Ban, 68. Genel Kurul dönemine ilişkin düzenlediği basın toplantısında gazetecilerin Suriye'ye ilişkin sorularını yanıtladı.
Suriye'deki acıların son bulması gerektiğini ifade eden Ban, gelecek hafta BM Genel Kurulu toplantısında dünya liderlerine bu konuda güçlü bir çağrı yapacağını belirterek, "Suriye'de kimyasal silah kullanımı buzdağının sadece görünen yüzü" dedi.
BM Güvenlik Konseyi üyelerinin bu sorun karşısında birlik olmaları gerektiğini ifade eden Ban, buradan çıkarılacak kararın "zorlayıcı" olması gerektiğini söyledi.

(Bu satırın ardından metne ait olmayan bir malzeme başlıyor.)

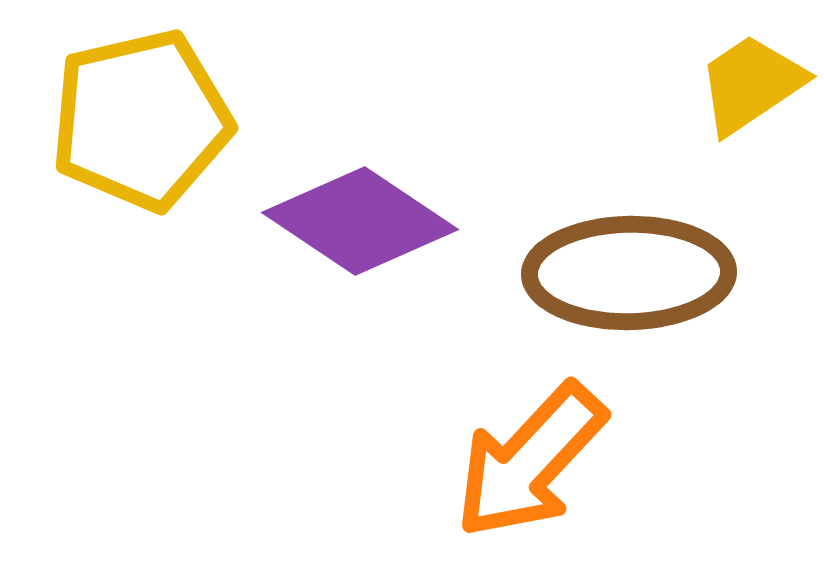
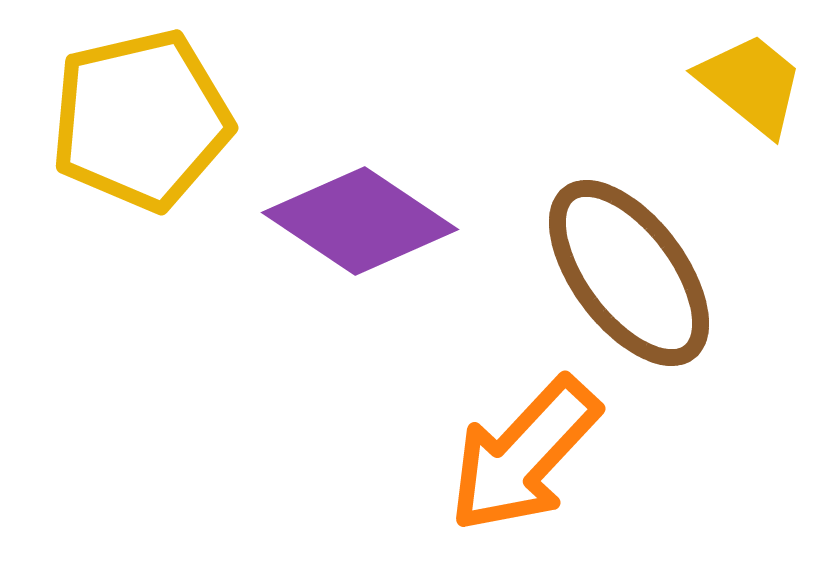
yellow trapezoid: rotated 73 degrees clockwise
brown ellipse: rotated 54 degrees clockwise
orange arrow: moved 6 px left, 6 px up
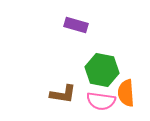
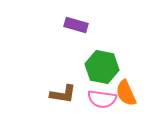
green hexagon: moved 3 px up
orange semicircle: rotated 20 degrees counterclockwise
pink semicircle: moved 1 px right, 2 px up
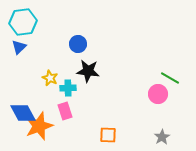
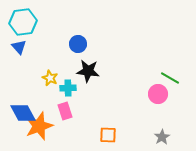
blue triangle: rotated 28 degrees counterclockwise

ABD ve Rusya arasında varılan anlaşmaya da değinen Ban, "Bu güzel anlaşmanın eyleme dökülmesi gerekir. Hiçbirimizin bu konuda boşa harcayacak zamanı yok. Ake Sellström ve ekibinin bulguları tartışılmaz gerçekleri ortaya koydu. Bu bulgular bilimsel gerçeklere dayanıyor. Rusya ve ABD'nin liderlik sergilemesini ve özellikle BMGK'nın daimi üyelerinin Suriye krizini çözmede çok önemli tarihi, siyasi ve ahlaki sorumluluklarını yerine getirmesini umuyorum" dedi.
Ban, "BMGK'dan çıkarılacak kararın 7. bölüm altında ve güç kullanma yetkisi sunacak şekilde çıkması gerektiğini mi düşünüyorsunuz?" sorusu üzerine de, bu kararı BM Güvenlik Konseyi üyelerinin kendi aralarında vermesi gerektiğini söyledi.
BMGK'nın çok hızlı hareket etmesi gerektiğini ifade eden Ban, "Güvenlik Konseyi'nin Suriye konusunda alacağı karar zorlayıcı olmalı" ifadesini kullandı.
"Sözler yerine getirilmedi"
Kimyasal Silah Sözleşmesi'nde bir çok yükümlülükler bulunduğunu ifade eden BM Genel Sekreteri Ban, "Bu yükümlülükler yerine getirilmeli. Geçmişte verilen taahhütlerin yerine getirilmediği çok vaka gördük" diye konuştu.
Ban, savaş devam ederken kimyasal silahların nasıl imha edilebileceği sorusu üzerine, "Tam bir ateşkes olmadan da bu işlem gerçekleşebilir. Kısmi ateşkeste de bu işlem yapılabilir. Ülkeler etkili oldukları taraftan bunu sağlamalarını isteyebilir" dedi.
Ban, Suriye'de kimyasal saldırının faillerinin Uluslararası Ceza Mahkemesi'ne sevk edilmesi konusuyla ilgili olarak, sorumluların mutlaka cezalandırılması gerektiğini ama bu konunun BM üyeleri arasında ve özellikle BMGK'da tartışılması gerektiğini ifade etti.